Zeynep dün gece uyandırılmadığı için biraz bile olsa kırgın sayılırdı. Uyandırılmak onun için önemsenme meselesiydi. Ama bir yandan da bu fikrim tam zıttını savunan Eylül vardı.

Eylül'e göre çocukların uyandırması gerçekten de sinir bozucu bı olaydı. Gece üçte birini uyandıracak kadar kötü bir olay olmadığı sürece bunu yapmak düşüncesizlik veya kişiyi umursamamaktı.

Yani kızlar bu konuda oldukça farklı iki görüşü savunuyor, ikisi de kendilerinin daha kötü durumda olduğunu düşünüyordu.

"Günaydın." Çapulcular'dan hemen sonra kızlar da günaydın dileklerini ilettiler. Eylül hemen lafa daldı, daha fazla beklemek istemeden. Sinirli denebilirdi haline.

"Dün benden ne istiyordunuz?"

James reçelli turtasindan aldığı devasa boyuttaki lokmayı hızlı bir şekilde çiğnemeye başladı. Öğütmek için her şeyi yapıyordu. Sirius ise dünden sonra kıza çok ayıp olduğunu düşündüğünden daha fazla bu konu hakkında konuşmak istemiyor, bu konuşup açıklama yapma işi James'e paslıyordu.

"Dediğimiz gibi Slytherin binasındakilere şaka yapacağız.

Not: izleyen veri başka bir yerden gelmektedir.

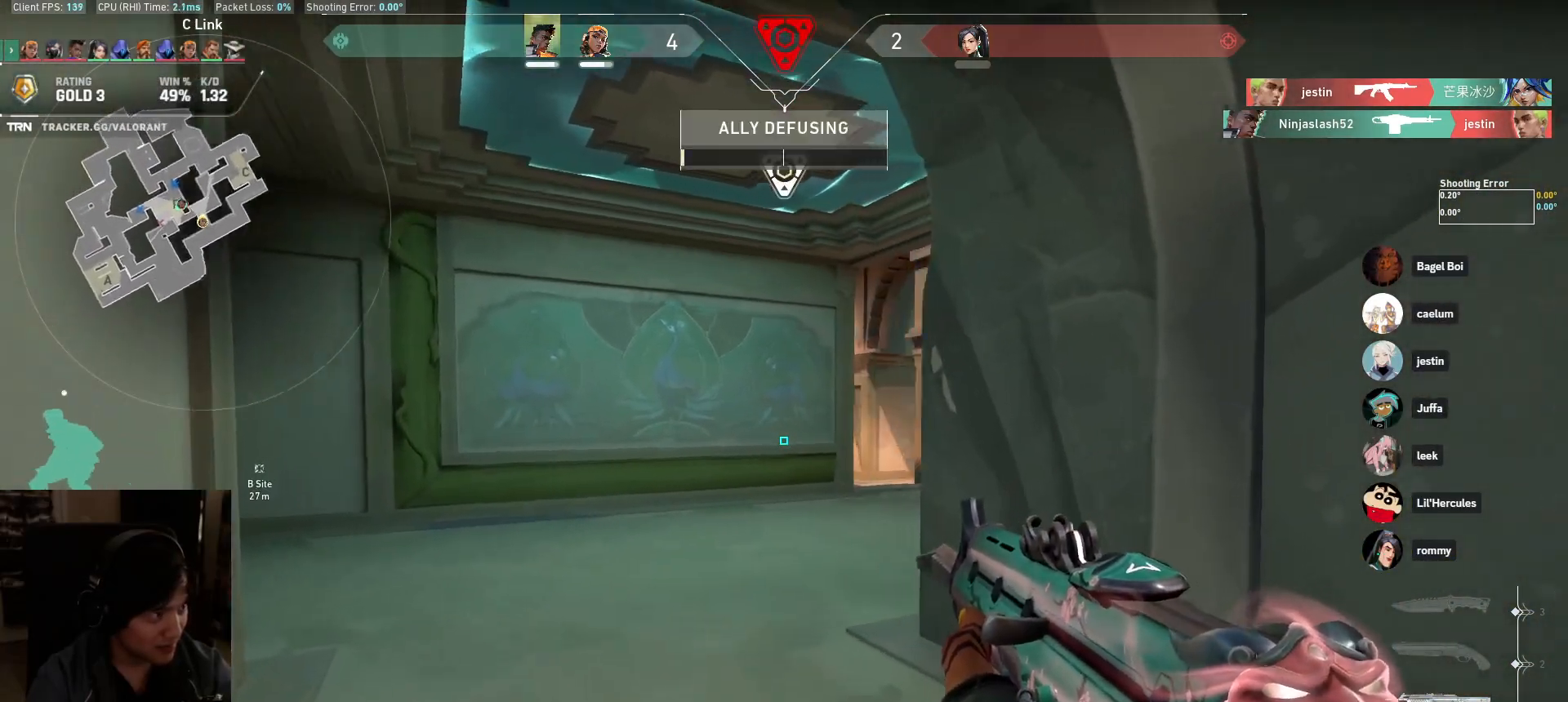
{"keys": ["a", "w"], "mouse": [], "events": []}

Özellikle şakamızın kurbanı Sümsükus olacak. Değil mi Patiayak?" James kahkaha patlattı.

Eylül ve Zeynep birbirlerine kısa bir bakış attılar. Bu iş hoş değildi. Eylül hiçbir zaman Severus'a yapılan zorbalığı mantıklı bulmuyordu, ki kendisi de kendi hayatında bir hayli zorba olmasına rağmen.

"Ben yokum." Net bir cevaptı. Yok olmak. Eylül bu işin bı parçası olmak istemiyordu.

"Ne niye? Hem çok eğlenceli olacak. Söz veriyoruz, değil mi Patiayak? Sen de bir şey söylesene.! Hem Grace okeydir. Değil mi?"

"James.. Kızı zorlamayalım." Sirius kızla muhatap olmaktan adeta çekiniyor gibiydi. Kız ona baktığında gözlerini hemen çekiyor tekrardan tabağına odaklanıyordu.

"Şakayı başka birine yaparsanız tamam ama başka türlü ben yokum."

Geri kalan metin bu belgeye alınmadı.